▸ TASK DESCRIPTION:
Each entry that appears below should be restated word for word.

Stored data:

+-------+

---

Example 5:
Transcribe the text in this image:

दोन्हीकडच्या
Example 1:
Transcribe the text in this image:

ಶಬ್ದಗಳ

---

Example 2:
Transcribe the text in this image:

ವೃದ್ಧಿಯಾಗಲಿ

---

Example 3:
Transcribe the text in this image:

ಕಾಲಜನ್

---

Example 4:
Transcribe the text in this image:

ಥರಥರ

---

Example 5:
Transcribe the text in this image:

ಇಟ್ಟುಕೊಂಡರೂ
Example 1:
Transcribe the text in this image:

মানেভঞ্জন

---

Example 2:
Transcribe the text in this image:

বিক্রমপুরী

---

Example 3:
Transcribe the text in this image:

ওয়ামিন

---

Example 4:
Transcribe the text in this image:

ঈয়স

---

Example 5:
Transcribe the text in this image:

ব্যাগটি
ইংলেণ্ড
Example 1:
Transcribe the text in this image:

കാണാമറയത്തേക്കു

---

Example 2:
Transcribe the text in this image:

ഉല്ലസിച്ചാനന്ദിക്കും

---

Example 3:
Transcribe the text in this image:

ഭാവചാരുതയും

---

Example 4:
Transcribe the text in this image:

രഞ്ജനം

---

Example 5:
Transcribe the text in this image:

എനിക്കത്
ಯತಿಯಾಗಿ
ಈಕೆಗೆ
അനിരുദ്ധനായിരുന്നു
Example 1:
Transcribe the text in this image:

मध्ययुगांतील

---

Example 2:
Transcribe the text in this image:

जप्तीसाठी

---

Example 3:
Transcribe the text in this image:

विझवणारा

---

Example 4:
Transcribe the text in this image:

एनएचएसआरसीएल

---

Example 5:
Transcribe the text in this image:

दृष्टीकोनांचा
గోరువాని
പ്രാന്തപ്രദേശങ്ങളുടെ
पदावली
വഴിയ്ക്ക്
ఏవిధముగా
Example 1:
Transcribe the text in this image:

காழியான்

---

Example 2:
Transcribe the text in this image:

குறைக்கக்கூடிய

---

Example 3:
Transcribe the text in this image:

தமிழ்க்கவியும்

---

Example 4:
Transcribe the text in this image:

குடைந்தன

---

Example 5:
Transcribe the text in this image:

+-------+

▸ COMPLETED EXERCISE:
---

Example 5:
Transcribe the text in this image:

दोन्हीकडच्या
Example 1:
Transcribe the text in this image:

ಶಬ್ದಗಳ

---

Example 2:
Transcribe the text in this image:

ವೃದ್ಧಿಯಾಗಲಿ

---

Example 3:
Transcribe the text in this image:

ಕಾಲಜನ್

---

Example 4:
Transcribe the text in this image:

ಥರಥರ

---

Example 5:
Transcribe the text in this image:

ಇಟ್ಟುಕೊಂಡರೂ
Example 1:
Transcribe the text in this image:

মানেভঞ্জন

---

Example 2:
Transcribe the text in this image:

বিক্রমপুরী

---

Example 3:
Transcribe the text in this image:

ওয়ামিন

---

Example 4:
Transcribe the text in this image:

ঈয়স

---

Example 5:
Transcribe the text in this image:

ব্যাগটি
ইংলেণ্ড
Example 1:
Transcribe the text in this image:

കാണാമറയത്തേക്കു

---

Example 2:
Transcribe the text in this image:

ഉല്ലസിച്ചാനന്ദിക്കും

---

Example 3:
Transcribe the text in this image:

ഭാവചാരുതയും

---

Example 4:
Transcribe the text in this image:

രഞ്ജനം

---

Example 5:
Transcribe the text in this image:

എനിക്കത്
ಯತಿಯಾಗಿ
ಈಕೆಗೆ
അനിരുദ്ധനായിരുന്നു
Example 1:
Transcribe the text in this image:

मध्ययुगांतील

---

Example 2:
Transcribe the text in this image:

जप्तीसाठी

---

Example 3:
Transcribe the text in this image:

विझवणारा

---

Example 4:
Transcribe the text in this image:

एनएचएसआरसीएल

---

Example 5:
Transcribe the text in this image:

दृष्टीकोनांचा
గోరువాని
പ്രാന്തപ്രദേശങ്ങളുടെ
पदावली
വഴിയ്ക്ക്
ఏవిధముగా
Example 1:
Transcribe the text in this image:

காழியான்

---

Example 2:
Transcribe the text in this image:

குறைக்கக்கூடிய

---

Example 3:
Transcribe the text in this image:

தமிழ்க்கவியும்

---

Example 4:
Transcribe the text in this image:

குடைந்தன

---

Example 5:
Transcribe the text in this image:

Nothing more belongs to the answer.